Stepped Care
Evidence-based care models for older adults with chronic musculoskeletal pain focus on both medical management and behavioral interventions, and these approaches involve collaboration between care teams and their patients to set and achieve pain management goals, said Kelli D. Allen, PhD, an exercise physiologist at the University of North Carolina Thurston Arthritis Research Center, Chapel Hill. Care needs to be multifactorial and multidisciplinary to be effective.16
“Not only does it require multiple professionals to deliver care to older adults, but the care is complex in terms of how it is operationalized,” she said. “If you’re doing optimal management of osteoarthritis or back pain, you need to operationalize treatment recommendations. What therapy is done by whom? How do you move patients between therapies?”17
Obesity, pain and other factors often lead adults with musculoskeletal conditions to be physically inactive, so rheumatology care providers are interested in behavioral interventions that include exercise, said Dr. Allen.18,19 Models include stepped care, collaborative care and stratified care.

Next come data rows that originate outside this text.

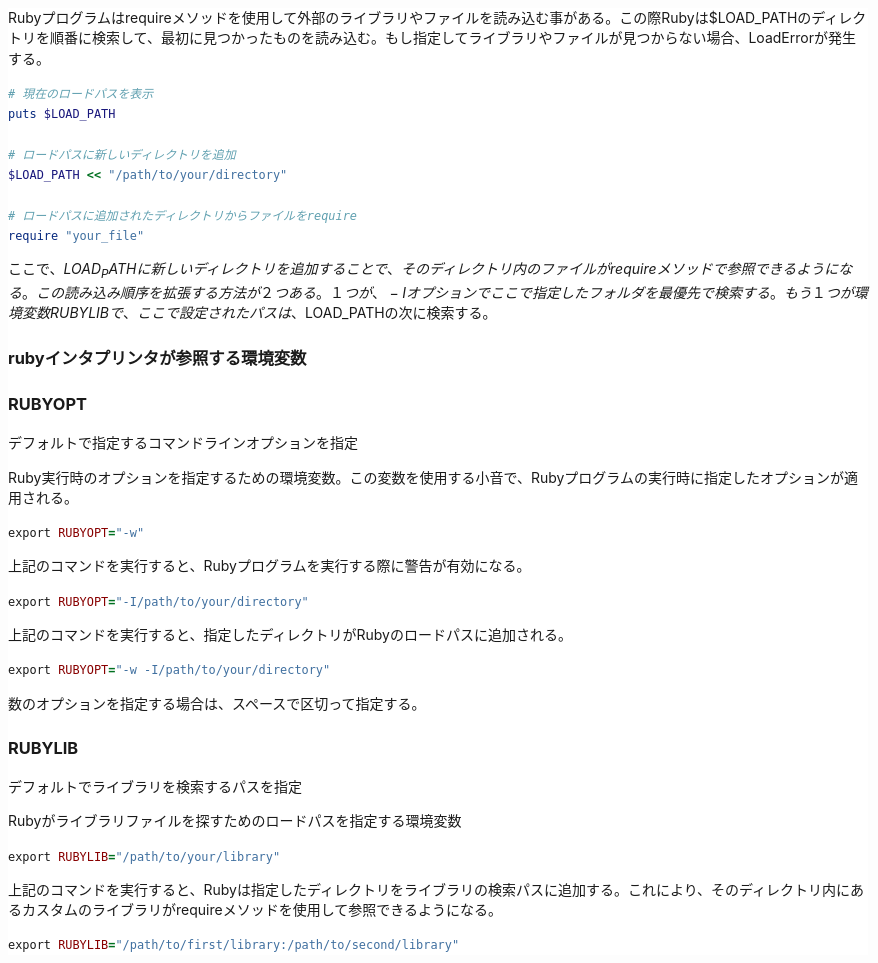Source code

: Rubyプログラムはrequireメソッドを使用して外部のライブラリやファイルを読み込む事がある。この際Rubyは$LOAD_PATHのディレクトリを順番に検索して、最初に見つかったものを読み込む。もし指定してライブラリやファイルが見つからない場合、LoadErrorが発生する。

```ruby
# 現在のロードパスを表示
puts $LOAD_PATH

# ロードパスに新しいディレクトリを追加
$LOAD_PATH << "/path/to/your/directory"

# ロードパスに追加されたディレクトリからファイルをrequire
require "your_file"
```

ここで、$LOAD_PATHに新しいディレクトリを追加することで、そのディレクトリ内のファイルがrequireメソッドで参照できるようになる。
この読み込み順序を拡張する方法が２つある。１つが、-Iオプションでここで指定したフォルダを最優先で検索する。もう１つが環境変数RUBYLIBで、ここで設定されたパスは、$LOAD_PATHの次に検索する。

### rubyインタプリンタが参照する環境変数

### RUBYOPT

デフォルトで指定するコマンドラインオプションを指定

Ruby実行時のオプションを指定するための環境変数。この変数を使用する小音で、Rubyプログラムの実行時に指定したオプションが適用される。

```ruby
export RUBYOPT="-w"
```

上記のコマンドを実行すると、Rubyプログラムを実行する際に警告が有効になる。

```ruby
export RUBYOPT="-I/path/to/your/directory"
```

上記のコマンドを実行すると、指定したディレクトリがRubyのロードパスに追加される。

```ruby
export RUBYOPT="-w -I/path/to/your/directory"
```

数のオプションを指定する場合は、スペースで区切って指定する。

### RUBYLIB
デフォルトでライブラリを検索するパスを指定

Rubyがライブラリファイルを探すためのロードパスを指定する環境変数

```ruby
export RUBYLIB="/path/to/your/library"
```

上記のコマンドを実行すると、Rubyは指定したディレクトリをライブラリの検索パスに追加する。これにより、そのディレクトリ内にあるカスタムのライブラリがrequireメソッドを使用して参照できるようになる。

```ruby
export RUBYLIB="/path/to/first/library:/path/to/second/library"
```
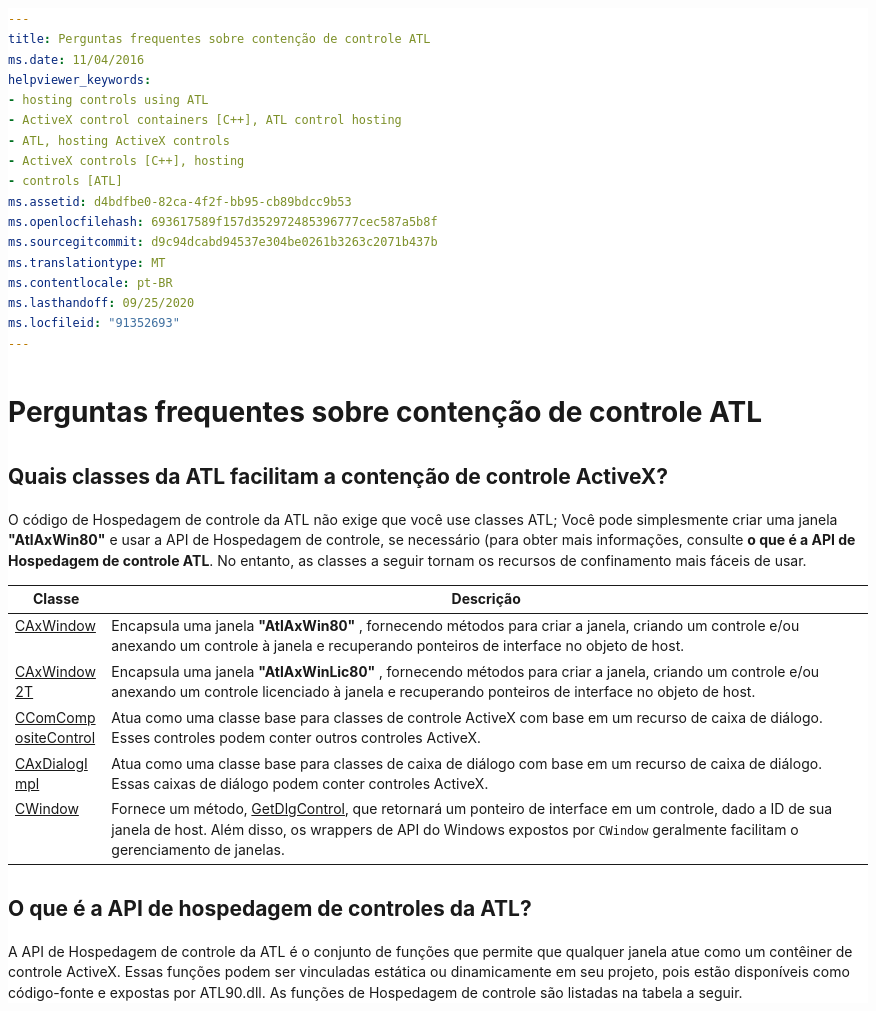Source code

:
 ```yaml
---
title: Perguntas frequentes sobre contenção de controle ATL
ms.date: 11/04/2016
helpviewer_keywords:
- hosting controls using ATL
- ActiveX control containers [C++], ATL control hosting
- ATL, hosting ActiveX controls
- ActiveX controls [C++], hosting
- controls [ATL]
ms.assetid: d4bdfbe0-82ca-4f2f-bb95-cb89bdcc9b53
ms.openlocfilehash: 693617589f157d352972485396777cec587a5b8f
ms.sourcegitcommit: d9c94dcabd94537e304be0261b3263c2071b437b
ms.translationtype: MT
ms.contentlocale: pt-BR
ms.lasthandoff: 09/25/2020
ms.locfileid: "91352693"
---
```

# <a name="atl-control-containment-faq"></a>Perguntas frequentes sobre contenção de controle ATL

## <a name="which-atl-classes-facilitate-activex-control-containment"></a>Quais classes da ATL facilitam a contenção de controle ActiveX?

O código de Hospedagem de controle da ATL não exige que você use classes ATL; Você pode simplesmente criar uma janela **"AtlAxWin80"** e usar a API de Hospedagem de controle, se necessário (para obter mais informações, consulte **o que é a API de Hospedagem de controle ATL**. No entanto, as classes a seguir tornam os recursos de confinamento mais fáceis de usar.

|Classe|Descrição|
|-----------|-----------------|
|[CAxWindow](../atl/reference/caxwindow-class.md)|Encapsula uma janela **"AtlAxWin80"** , fornecendo métodos para criar a janela, criando um controle e/ou anexando um controle à janela e recuperando ponteiros de interface no objeto de host.|
|[CAxWindow2T](../atl/reference/caxwindow2t-class.md)|Encapsula uma janela **"AtlAxWinLic80"** , fornecendo métodos para criar a janela, criando um controle e/ou anexando um controle licenciado à janela e recuperando ponteiros de interface no objeto de host.|
|[CComCompositeControl](../atl/reference/ccomcompositecontrol-class.md)|Atua como uma classe base para classes de controle ActiveX com base em um recurso de caixa de diálogo. Esses controles podem conter outros controles ActiveX.|
|[CAxDialogImpl](../atl/reference/caxdialogimpl-class.md)|Atua como uma classe base para classes de caixa de diálogo com base em um recurso de caixa de diálogo. Essas caixas de diálogo podem conter controles ActiveX.|
|[CWindow](../atl/reference/cwindow-class.md)|Fornece um método, [GetDlgControl](../atl/reference/cwindow-class.md#getdlgcontrol), que retornará um ponteiro de interface em um controle, dado a ID de sua janela de host. Além disso, os wrappers de API do Windows expostos por `CWindow` geralmente facilitam o gerenciamento de janelas.|

## <a name="what-is-the-atl-control-hosting-api"></a>O que é a API de hospedagem de controles da ATL?

A API de Hospedagem de controle da ATL é o conjunto de funções que permite que qualquer janela atue como um contêiner de controle ActiveX. Essas funções podem ser vinculadas estática ou dinamicamente em seu projeto, pois estão disponíveis como código-fonte e expostas por ATL90.dll. As funções de Hospedagem de controle são listadas na tabela a seguir.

“Stepped care models begin with a low-intensity or low-resource treatment, and then step up if the patients do not make clinically relevant improvements. They mirror what you’d do in a clinical setting. You can also step down,” she said. “The idea is to deliver the right care at the right time to the right person. Hopefully, that optimizes outcomes, and also reduces costs and saves resources.”
Collaborative care models involve providers from different disciplines who work together to treat patients and monitor their progress, said Dr. Allen. “These programs involve varying degrees of integration. Ideally, it’s more than co-located care. The idea is really working together on a patient’s treatment plan.
“Stratified care models include initial risk stratification based on some type of standardized assessment, and then care is provided based on that risk.”
Stepped care models for pain management have been the most widely implemented and tested of the three approaches, and are the basis for the VA’s pain management strategy.20 Step 1 of the VA’s approach is self-care based on the biopsychosocial model, and using various behavioral tools to help people manage their pain.
“These include weight management, exercise and conditioning, and mindfulness. There may be referrals elsewhere, but it is implemented and managed in the primary care space,” said Dr. Allen. “If their pain is treatment refractory, then in step 2, they’d go on to see other specialty referrals. If there is continued pain or other comorbidities that are preventing progress, then step 3 is referral to interdisciplinary pain centers or other specialty care, but this is reserved for patients who failed to achieve benefits from the therapies in earlier steps.”
Stepped care models require measurement via telephone-based or electronic medical record-based tools to assess how well a patient’s therapy is working, she said.